Action item.
Print every line of text in the listing below word for word, and leave the pictures out of your answer.

Items from a dataset:
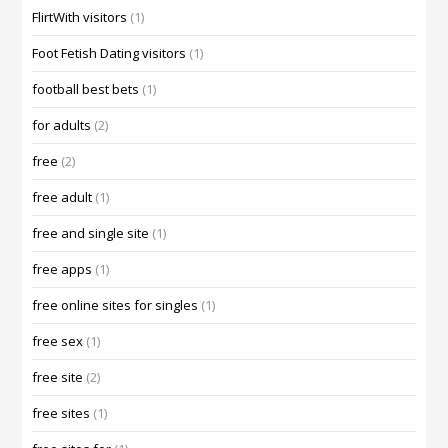
FlirtWith visitors
(1)
Foot Fetish Dating visitors
(1)
football best bets
(1)
for adults
(2)
free
(2)
free adult
(1)
free and single site
(1)
free apps
(1)
free online sites for singles
(1)
free sex
(1)
free site
(2)
free sites
(1)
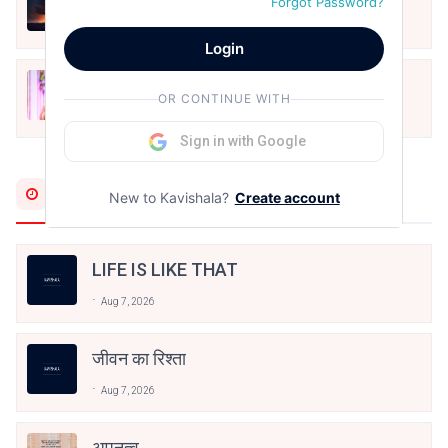
Forgot Password?
May 12, 2024
Login
मोहब्बत के सफ़र को एक हँसी आग़ाज़ दे देना -
OR CONTINUE WITH
अनामिका अम्बर जैन
Dec 24, 2021
Sign in with Google
Most Recent
New to Kavishala?
Create account
LIFE IS LIKE THAT
Aug 7, 2026
जीवन का रिश्ता
Aug 7, 2026
अपनत्व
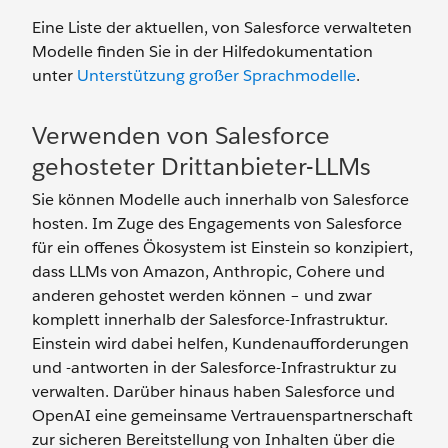
Eine Liste der aktuellen, von Salesforce verwalteten
Modelle finden Sie in der Hilfedokumentation
unter
Unterstützung großer Sprachmodelle
.
Verwenden von Salesforce
gehosteter Drittanbieter-LLMs
Sie können Modelle auch innerhalb von Salesforce
hosten. Im Zuge des Engagements von Salesforce
für ein offenes Ökosystem ist Einstein so konzipiert,
dass LLMs von Amazon, Anthropic, Cohere und
anderen gehostet werden können – und zwar
komplett innerhalb der Salesforce-Infrastruktur.
Einstein wird dabei helfen, Kundenaufforderungen
und -antworten in der Salesforce-Infrastruktur zu
verwalten. Darüber hinaus haben Salesforce und
OpenAI eine gemeinsame Vertrauenspartnerschaft
zur sicheren Bereitstellung von Inhalten über die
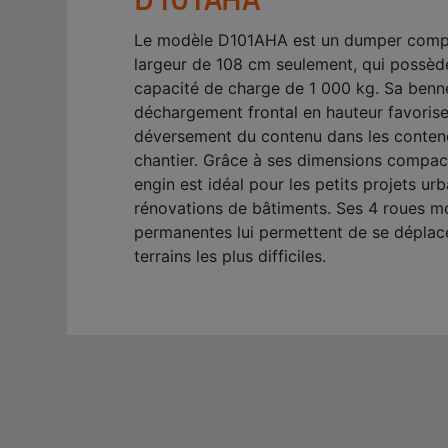
Le modèle D101AHA est un dumper compa
largeur de 108 cm seulement, qui possèd
capacité de charge de 1 000 kg. Sa benn
déchargement frontal en hauteur favorise
déversement du contenu dans les conten
chantier. Grâce à ses dimensions compac
engin est idéal pour les petits projets urb
rénovations de bâtiments. Ses 4 roues m
permanentes lui permettent de se déplace
terrains les plus difficiles.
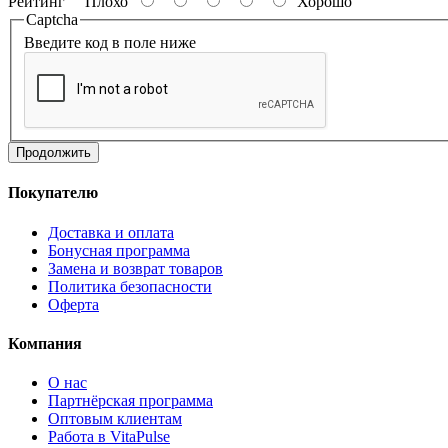
Рейтинг
Плохо
Хорошо
Captcha
Введите код в поле ниже
Продолжить
Покупателю
Доставка и оплата
Бонусная программа
Замена и возврат товаров
Политика безопасности
Оферта
Компания
О нас
Партнёрская программа
Оптовым клиентам
Работа в VitaPulse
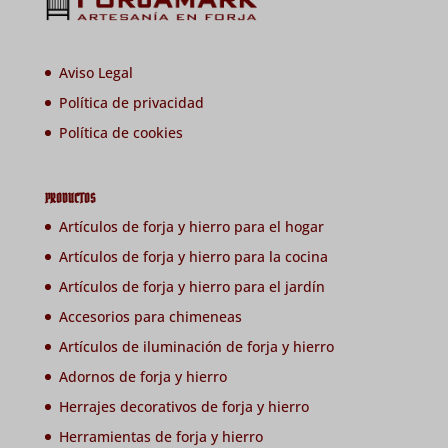
Aviso Legal
Política de privacidad
Política de cookies
PRODUCTOS
Artículos de forja y hierro para el hogar
Artículos de forja y hierro para la cocina
Artículos de forja y hierro para el jardín
Accesorios para chimeneas
Artículos de iluminación de forja y hierro
Adornos de forja y hierro
Herrajes decorativos de forja y hierro
Herramientas de forja y hierro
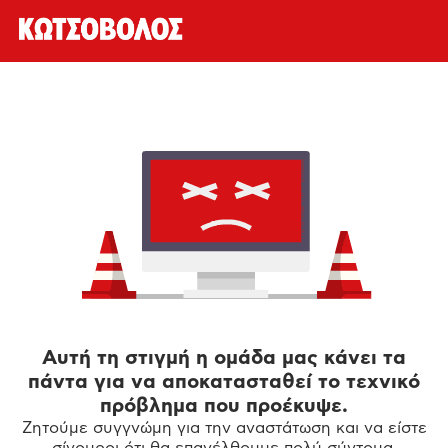
Αυτή τη στιγμή η ομάδα μας κάνει τα
πάντα για να αποκατασταθεί το τεχνικό
πρόβλημα που προέκυψε.
Ζητούμε συγγνώμη για την αναστάτωση και να είστε
σίγουροι ότι θα επανέλθουμε πολύ σύντομα.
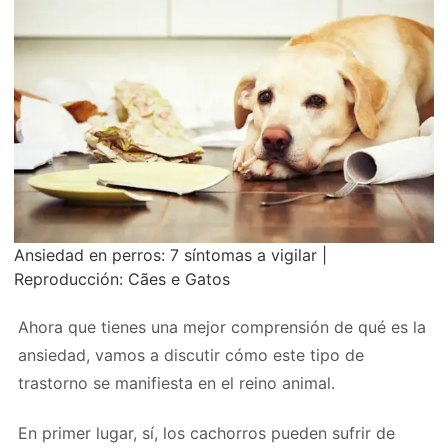
Ansiedad en perros: 7 síntomas a vigilar |
Reproducción: Cães e Gatos
Ahora que tienes una mejor comprensión de qué es la
ansiedad, vamos a discutir cómo este tipo de
trastorno se manifiesta en el reino animal.
En primer lugar, sí, los cachorros pueden sufrir de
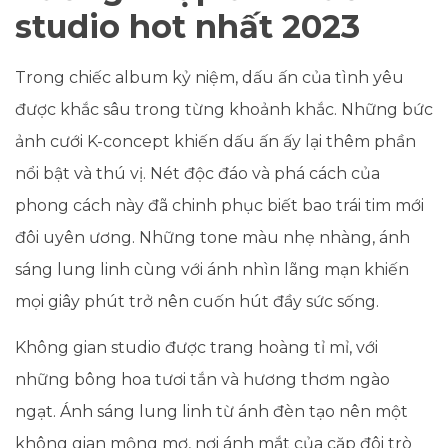
studio hot nhất 2023
Trong chiếc album kỷ niệm, dấu ấn của tình yêu
được khắc sâu trong từng khoảnh khắc. Những bức
ảnh cưới K-concept khiến dấu ấn ấy lại thêm phần
nổi bật và thú vị. Nét độc đáo và phá cách của
phong cách này đã chinh phục biết bao trái tim mới
đôi uyên ương. Những tone màu nhẹ nhàng, ánh
sáng lung linh cùng với ánh nhìn lãng mạn khiến
mọi giây phút trở nên cuốn hút đầy sức sống.
Không gian studio được trang hoàng tỉ mỉ, với
những bông hoa tươi tắn và hương thơm ngào
ngạt. Ánh sáng lung linh từ ánh đèn tạo nên một
không gian mộng mơ, nơi ánh mắt của cặp đôi trò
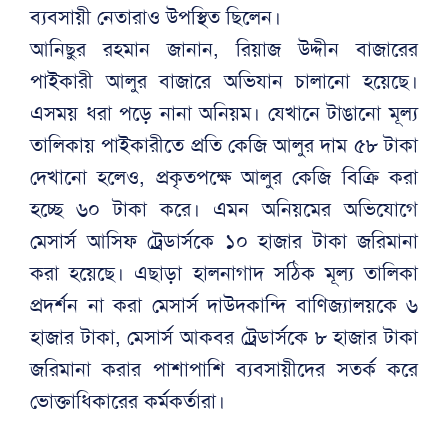
ব্যবসায়ী নেতারাও উপস্থিত ছিলেন।
আনিছুর রহমান জানান, রিয়াজ উদ্দীন বাজারের
পাইকারী আলুর বাজারে অভিযান চালানো হয়েছে।
এসময় ধরা পড়ে নানা অনিয়ম। যেখানে টাঙানো মূল্য
তালিকায় পাইকারীতে প্রতি কেজি আলুর দাম ৫৮ টাকা
দেখানো হলেও, প্রকৃতপক্ষে আলুর কেজি বিক্রি করা
হচ্ছে ৬০ টাকা করে। এমন অনিয়মের অভিযোগে
মেসার্স আসিফ ট্রেডার্সকে ১০ হাজার টাকা জরিমানা
করা হয়েছে। এছাড়া হালনাগাদ সঠিক মূল্য তালিকা
প্রদর্শন না করা মেসার্স দাউদকান্দি বাণিজ্যালয়কে ৬
হাজার টাকা, মেসার্স আকবর ট্রেডার্সকে ৮ হাজার টাকা
জরিমানা করার পাশাপাশি ব্যবসায়ীদের সতর্ক করে
ভোক্তাধিকারের কর্মকর্তারা।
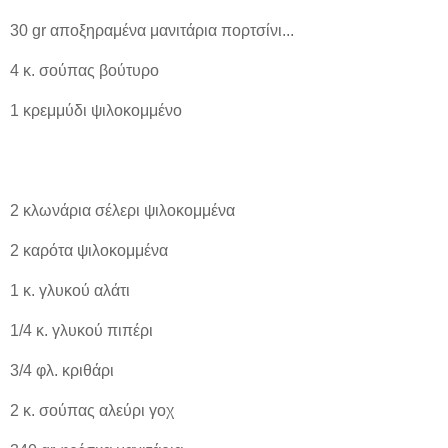
30 gr αποξηραμένα μανιτάρια πορτσίνι...
4 κ. σούπας βούτυρο
1 κρεμμύδι ψιλοκομμένο
2 κλωνάρια σέλερι ψιλοκομμένα
2 καρότα ψιλοκομμένα
1 κ. γλυκού αλάτι
1/4 κ. γλυκού πιπέρι
3/4 φλ. κριθάρι
2 κ. σούπας αλεύρι γοχ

Written answer.
FlirtWith visitors
(1)
Foot Fetish Dating visitors
(1)
football best bets
(1)
for adults
(2)
free
(2)
free adult
(1)
free and single site
(1)
free apps
(1)
free online sites for singles
(1)
free sex
(1)
free site
(2)
free sites
(1)
Forgot Password?
May 12, 2024
Login
मोहब्बत के सफ़र को एक हँसी आग़ाज़ दे देना -
OR CONTINUE WITH
अनामिका अम्बर जैन
Dec 24, 2021
Sign in with Google
Most Recent
New to Kavishala?
Create account
LIFE IS LIKE THAT
Aug 7, 2026
जीवन का रिश्ता
Aug 7, 2026
अपनत्व
Eine Liste der aktuellen, von Salesforce verwalteten
Modelle finden Sie in der Hilfedokumentation
unter
Unterstützung großer Sprachmodelle
.
Verwenden von Salesforce
gehosteter Drittanbieter-LLMs
Sie können Modelle auch innerhalb von Salesforce
hosten. Im Zuge des Engagements von Salesforce
für ein offenes Ökosystem ist Einstein so konzipiert,
dass LLMs von Amazon, Anthropic, Cohere und
anderen gehostet werden können – und zwar
komplett innerhalb der Salesforce-Infrastruktur.
Einstein wird dabei helfen, Kundenaufforderungen
und -antworten in der Salesforce-Infrastruktur zu
verwalten. Darüber hinaus haben Salesforce und
OpenAI eine gemeinsame Vertrauenspartnerschaft
zur sicheren Bereitstellung von Inhalten über die
Le modèle D101AHA est un dumper compa
largeur de 108 cm seulement, qui possèd
capacité de charge de 1 000 kg. Sa benn
déchargement frontal en hauteur favorise
déversement du contenu dans les conten
chantier. Grâce à ses dimensions compac
engin est idéal pour les petits projets urb
rénovations de bâtiments. Ses 4 roues m
permanentes lui permettent de se déplace
terrains les plus difficiles.
Рейтинг
Плохо
Хорошо
Captcha
Введите код в поле ниже
Продолжить
Покупателю
Доставка и оплата
Бонусная программа
Замена и возврат товаров
Политика безопасности
Оферта
Компания
О нас
Партнёрская программа
Оптовым клиентам
Работа в VitaPulse
Aviso Legal
Política de privacidad
Política de cookies
PRODUCTOS
Artículos de forja y hierro para el hogar
Artículos de forja y hierro para la cocina
Artículos de forja y hierro para el jardín
Accesorios para chimeneas
Artículos de iluminación de forja y hierro
Adornos de forja y hierro
Herrajes decorativos de forja y hierro
Herramientas de forja y hierro
Αυτή τη στιγμή η ομάδα μας κάνει τα
πάντα για να αποκατασταθεί το τεχνικό
πρόβλημα που προέκυψε.
Ζητούμε συγγνώμη για την αναστάτωση και να είστε
σίγουροι ότι θα επανέλθουμε πολύ σύντομα.
Ansiedad en perros: 7 síntomas a vigilar |
Reproducción: Cães e Gatos
Ahora que tienes una mejor comprensión de qué es la
ansiedad, vamos a discutir cómo este tipo de
trastorno se manifiesta en el reino animal.
En primer lugar, sí, los cachorros pueden sufrir de
studio hot nhất 2023
Trong chiếc album kỷ niệm, dấu ấn của tình yêu
được khắc sâu trong từng khoảnh khắc. Những bức
ảnh cưới K-concept khiến dấu ấn ấy lại thêm phần
nổi bật và thú vị. Nét độc đáo và phá cách của
phong cách này đã chinh phục biết bao trái tim mới
đôi uyên ương. Những tone màu nhẹ nhàng, ánh
sáng lung linh cùng với ánh nhìn lãng mạn khiến
mọi giây phút trở nên cuốn hút đầy sức sống.
Không gian studio được trang hoàng tỉ mỉ, với
những bông hoa tươi tắn và hương thơm ngào
ngạt. Ánh sáng lung linh từ ánh đèn tạo nên một
không gian mộng mơ, nơi ánh mắt của cặp đôi trò
ব্যবসায়ী নেতারাও উপস্থিত ছিলেন।
আনিছুর রহমান জানান, রিয়াজ উদ্দীন বাজারের
পাইকারী আলুর বাজারে অভিযান চালানো হয়েছে।
এসময় ধরা পড়ে নানা অনিয়ম। যেখানে টাঙানো মূল্য
তালিকায় পাইকারীতে প্রতি কেজি আলুর দাম ৫৮ টাকা
দেখানো হলেও, প্রকৃতপক্ষে আলুর কেজি বিক্রি করা
হচ্ছে ৬০ টাকা করে। এমন অনিয়মের অভিযোগে
মেসার্স আসিফ ট্রেডার্সকে ১০ হাজার টাকা জরিমানা
করা হয়েছে। এছাড়া হালনাগাদ সঠিক মূল্য তালিকা
প্রদর্শন না করা মেসার্স দাউদকান্দি বাণিজ্যালয়কে ৬
হাজার টাকা, মেসার্স আকবর ট্রেডার্সকে ৮ হাজার টাকা
জরিমানা করার পাশাপাশি ব্যবসায়ীদের সতর্ক করে
ভোক্তাধিকারের কর্মকর্তারা।
30 gr αποξηραμένα μανιτάρια πορτσίνι...
4 κ. σούπας βούτυρο
1 κρεμμύδι ψιλοκομμένο
2 κλωνάρια σέλερι ψιλοκομμένα
2 καρότα ψιλοκομμένα
1 κ. γλυκού αλάτι
1/4 κ. γλυκού πιπέρι
3/4 φλ. κριθάρι
2 κ. σούπας αλεύρι γοχ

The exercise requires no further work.